Terjemahannya kira-kira seperti
ini: “Aceh Utara sangat gemilang. PT Arun di Blang Lancang dibangun
Kilang LNG, Pabrik Pupuk PIM dan Asean. Di pinggiran jalan berdiri
berjejer.”
Ca’e panyang atau Kisah sesekali
Aneuk syahi juga selain memuji kemegahan dalam pembangunan juga
mengeritik pabrik yang tidak memperhatikan masyarakat sekitar seperti
dalam syair berikut ini:
Tapi sayang siribee sayang,
ureng Blang Lancang ka taheu mata. Artinya, sungguh sayang seribu kali
sayang, orang Blang Lancang hanya jadi penonton saja. Di babak akhir
Seudati juga dibumbui dengan Gambus, biasanya lagu-lagu bernafaskan
Islam, bisa lagu melayu atau arab, tidak meski lagu Aceh.
Perkembangan Seudati
Tidak diketahui secara pasti
tahun berapa perkembangan dimulai. Di Pidie, Seudati pada mulanya tumbuh
di desa Gigieng, Kecamatan Simpang Tiga, Kabupaten Pidie, yang dipimpin
oleh Syeh Tam. Kemudian berkembang ke Desa Didoh, Kecamatan Mutiara,
Kabupaten Pidie, yang dipimpin oleh Syeh Ali Didoh. Namun, yang sangat
terkenal adalah almarhum Syeh Lah Bangguna dari Meureudu, Pidie Jaya. Di
Bireuen seudati muncul di daerah pesisir seperti Lancok dan Kuala Raja.

Soal Latihan:
Apakah tiap pernyataan di bawah ini sesuai dengan kutipan tentang Seudati? Jawab ya atau tidak untuk masing-masing, lalu kutip persis kata-kata penentunya dari kutipan itu.
1. Di Pidie, Seudati pertama kali tumbuh di desa Gigieng.
2. Tahun dimulainya perkembangan Seudati diketahui dengan pasti.
3. Seudati di Desa Didoh dipimpin oleh Syeh Ali Didoh.

Data Tersedia:
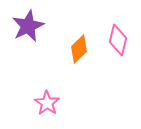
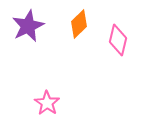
orange diamond: moved 25 px up
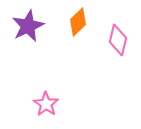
orange diamond: moved 1 px left, 2 px up
pink star: moved 1 px left, 1 px down
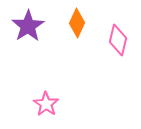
orange diamond: moved 1 px left, 1 px down; rotated 20 degrees counterclockwise
purple star: rotated 8 degrees counterclockwise
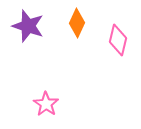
purple star: rotated 20 degrees counterclockwise
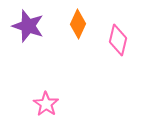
orange diamond: moved 1 px right, 1 px down
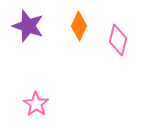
orange diamond: moved 1 px right, 2 px down
pink star: moved 10 px left
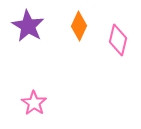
purple star: rotated 12 degrees clockwise
pink star: moved 2 px left, 1 px up
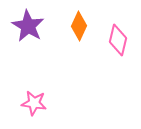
pink star: rotated 25 degrees counterclockwise
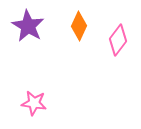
pink diamond: rotated 24 degrees clockwise
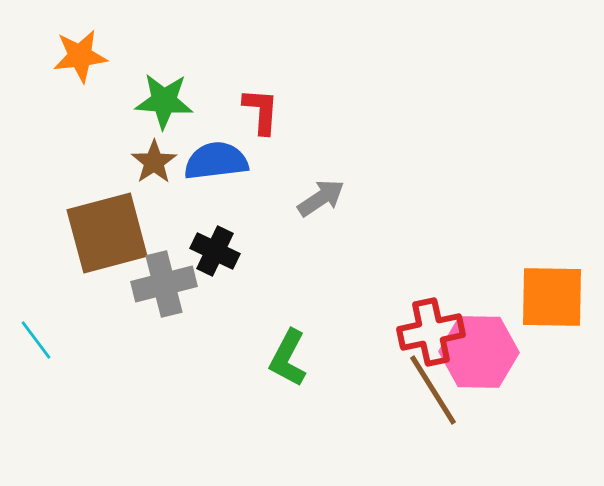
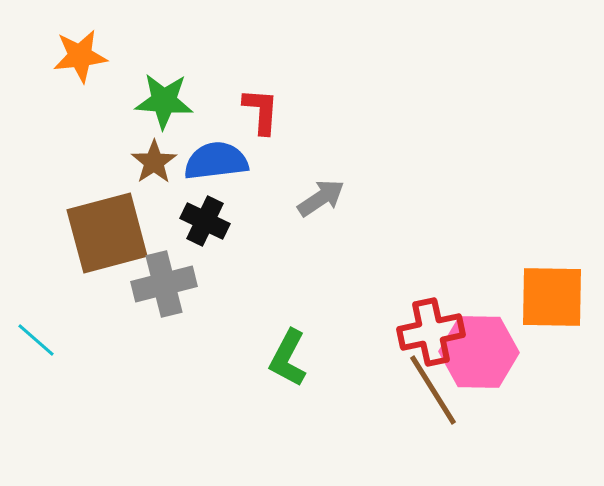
black cross: moved 10 px left, 30 px up
cyan line: rotated 12 degrees counterclockwise
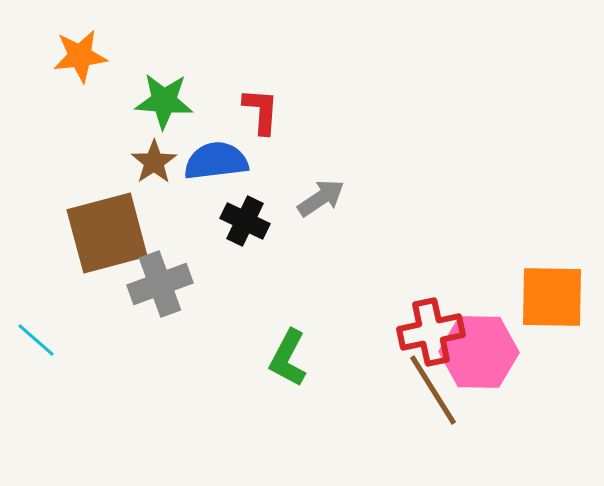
black cross: moved 40 px right
gray cross: moved 4 px left; rotated 6 degrees counterclockwise
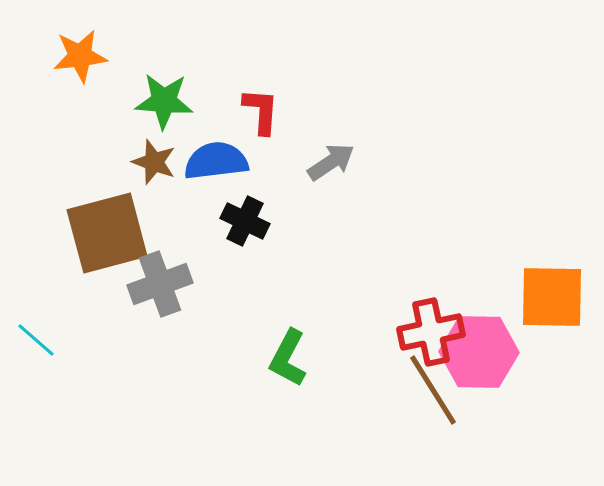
brown star: rotated 18 degrees counterclockwise
gray arrow: moved 10 px right, 36 px up
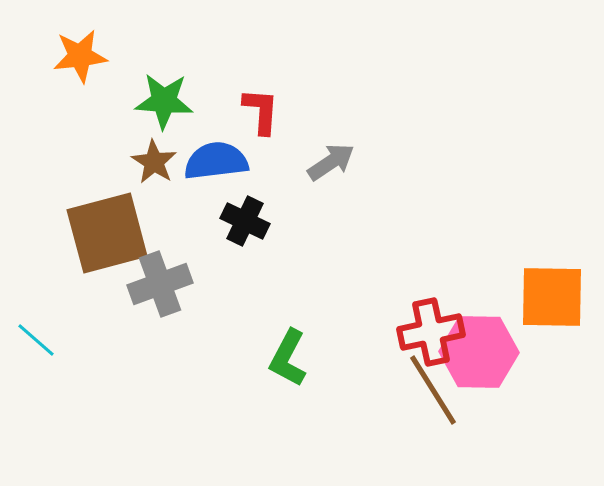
brown star: rotated 12 degrees clockwise
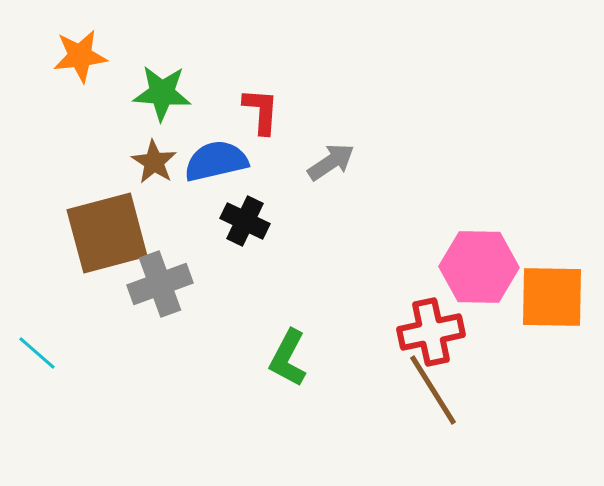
green star: moved 2 px left, 8 px up
blue semicircle: rotated 6 degrees counterclockwise
cyan line: moved 1 px right, 13 px down
pink hexagon: moved 85 px up
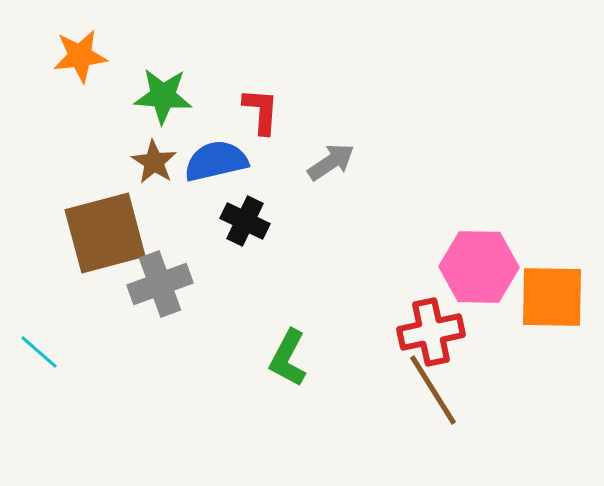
green star: moved 1 px right, 3 px down
brown square: moved 2 px left
cyan line: moved 2 px right, 1 px up
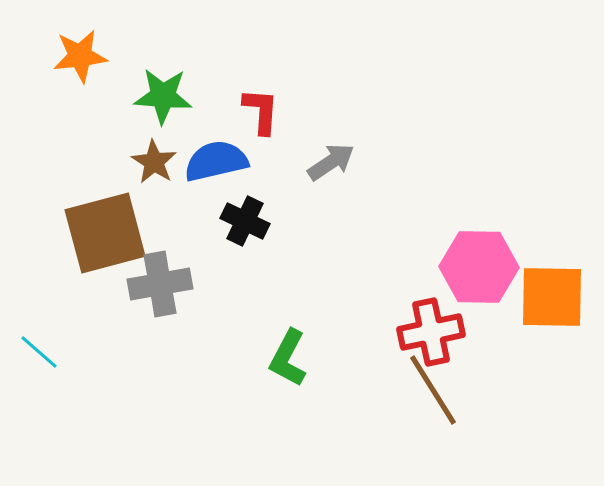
gray cross: rotated 10 degrees clockwise
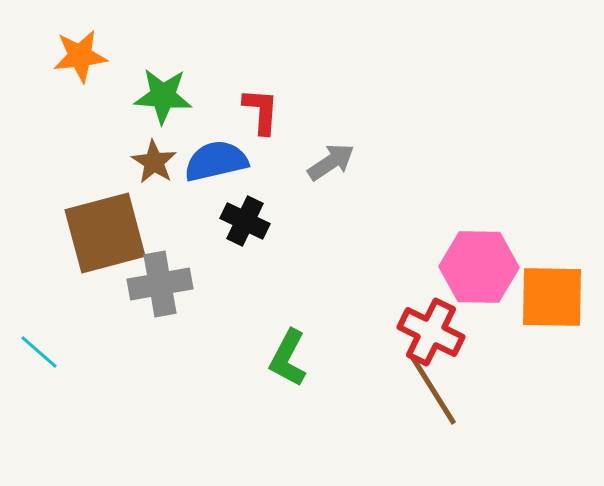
red cross: rotated 38 degrees clockwise
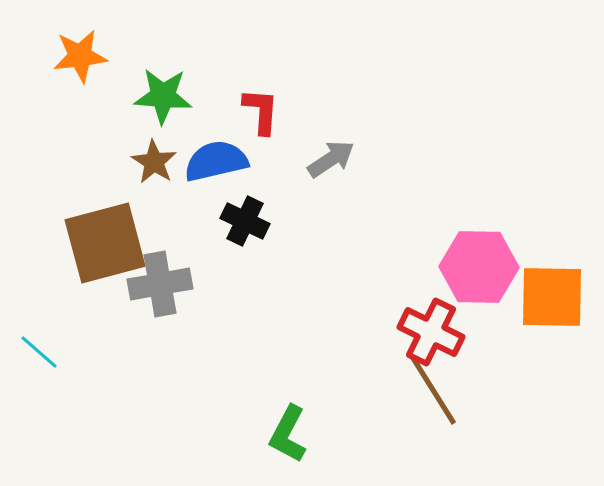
gray arrow: moved 3 px up
brown square: moved 10 px down
green L-shape: moved 76 px down
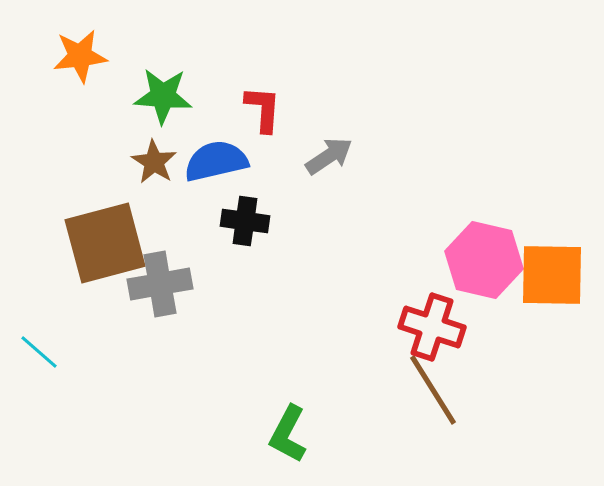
red L-shape: moved 2 px right, 2 px up
gray arrow: moved 2 px left, 3 px up
black cross: rotated 18 degrees counterclockwise
pink hexagon: moved 5 px right, 7 px up; rotated 12 degrees clockwise
orange square: moved 22 px up
red cross: moved 1 px right, 5 px up; rotated 8 degrees counterclockwise
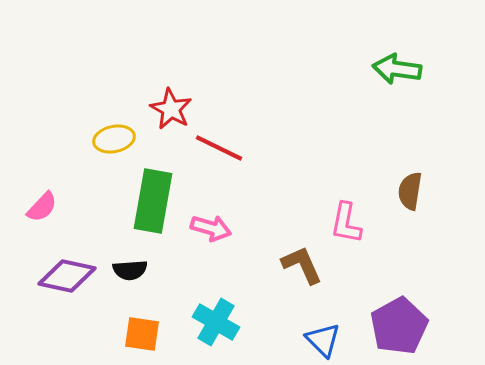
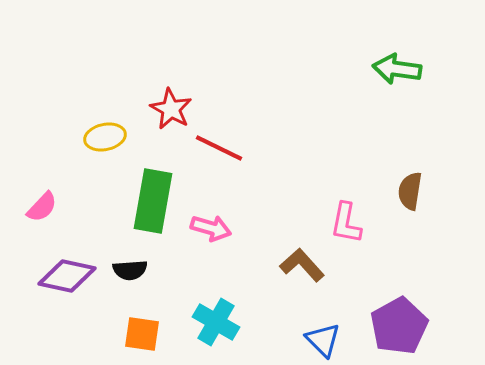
yellow ellipse: moved 9 px left, 2 px up
brown L-shape: rotated 18 degrees counterclockwise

Kunci Jawaban:
1. Ya: "Di Pidie, Seudati pada mulanya tumbuh di desa Gigieng"
2. Tidak: "Tidak diketahui secara pasti tahun berapa perkembangan dimulai."
3. Ya: "berkembang ke Desa Didoh, Kecamatan Mutiara, Kabupaten Pidie, yang dipimpin oleh Syeh Ali Didoh"